■ **What to work on**: Write out the stretch of the Mad Max: Fury Road text below, from "Mad Max: Fury Road is" through "his own movie.", word for word.

■ **Text provided**:
==================================================

Mad Max: Fury Road is about a citadel in a post-Apocalyptic world where a dictator named Immortan keeps women prisoner for breeding War Boys and producing “Mother’s milk.” When his young wives escape, they leave behind the message “We are not things.” Imperator Furiosa, Immortan’s top war-rig driver, helps them flee and together these powerful women dominate the cast, so much so that Mad Max often feels like a secondary character in his own movie.

For this, Mad Max: Fury Road was quickly hailed as feminist, but Feminist Frequency founder Anita Sarkeesian--central to the Gamergate controversy--begged to differ in a series of tweets expressing her thoughts on the film, which I present continuously here:

"On the surface, Mad Max is about resisting a cartoonish version of misogyny. But that resistance takes the form of more glorified violence. Fury Road is different from many action films in that it lets some women participate as equal partners in a cinematic orgy of male violence. Feminism doesn't simply mean women getting to partake in typical badass 'guy stuff.' Feminism is about redefining our social value system. As a film Mad Max absolutely adores its gritty future. The camera caresses acts of violence in the same way it caresses the brides' bodies. 'We are not things' is a great line, but doesn’t work when the plot and especially the camera treats them like things from start to finish. Mad Max's villains are caricatures of misogyny which makes overt misogynists angry but does not challenge more prevalent forms of sexism. Viewers get to feel good about hating cartoon misogyny without questioning themselves or examining how sexism actually works in our society. It makes me profoundly sad that mainstream pop culture now interprets feminism to mean 'women can drive fast and stoically kill people too!'”

==================================================

■ **Supplied information**:

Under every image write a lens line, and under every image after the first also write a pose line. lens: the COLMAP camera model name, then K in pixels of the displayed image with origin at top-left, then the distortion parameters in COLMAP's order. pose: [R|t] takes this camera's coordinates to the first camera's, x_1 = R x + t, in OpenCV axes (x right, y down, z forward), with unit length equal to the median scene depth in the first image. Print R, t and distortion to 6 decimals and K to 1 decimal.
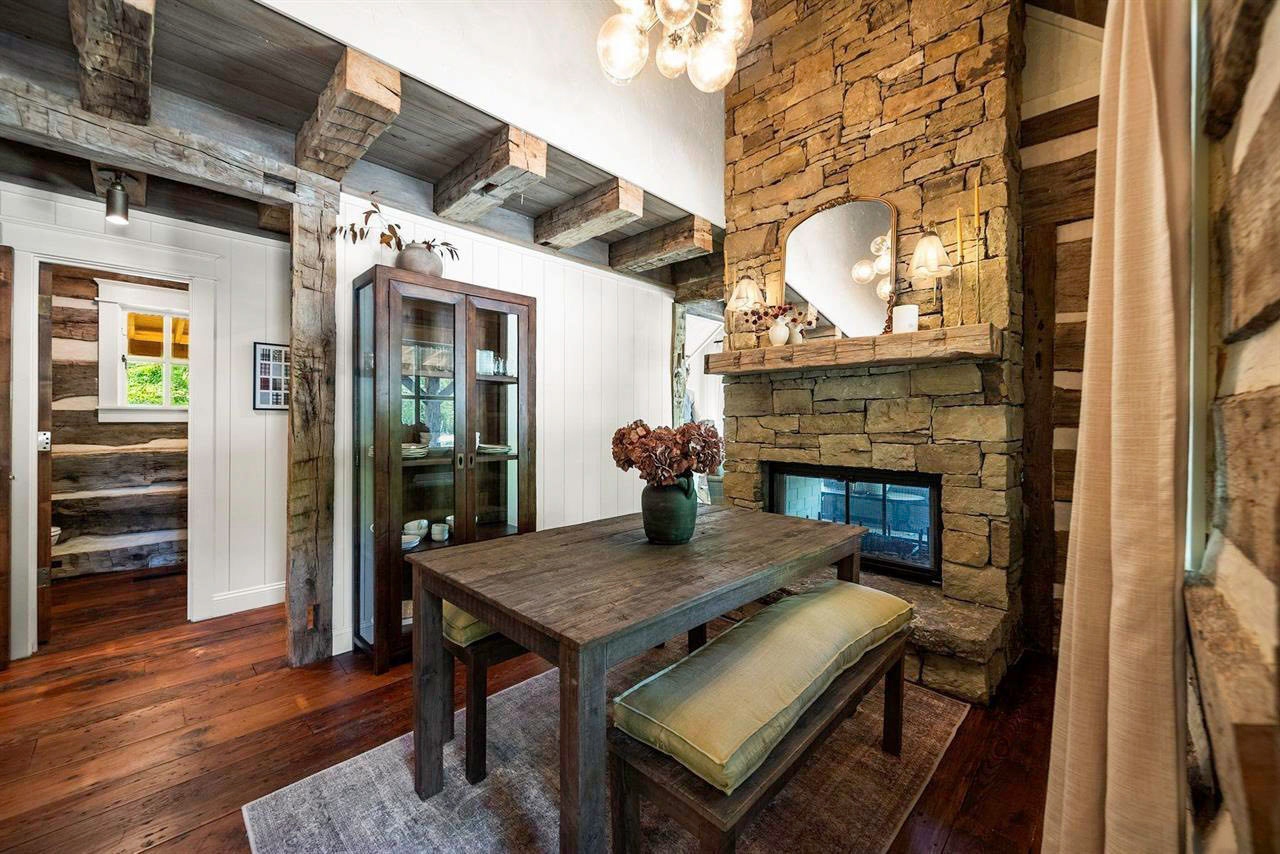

==================================================

■ **Response to this task**:
Mad Max: Fury Road is about a citadel in a post-Apocalyptic world where a dictator named Immortan keeps women prisoner for breeding War Boys and producing “Mother’s milk.” When his young wives escape, they leave behind the message “We are not things.” Imperator Furiosa, Immortan’s top war-rig driver, helps them flee and together these powerful women dominate the cast, so much so that Mad Max often feels like a secondary character in his own movie.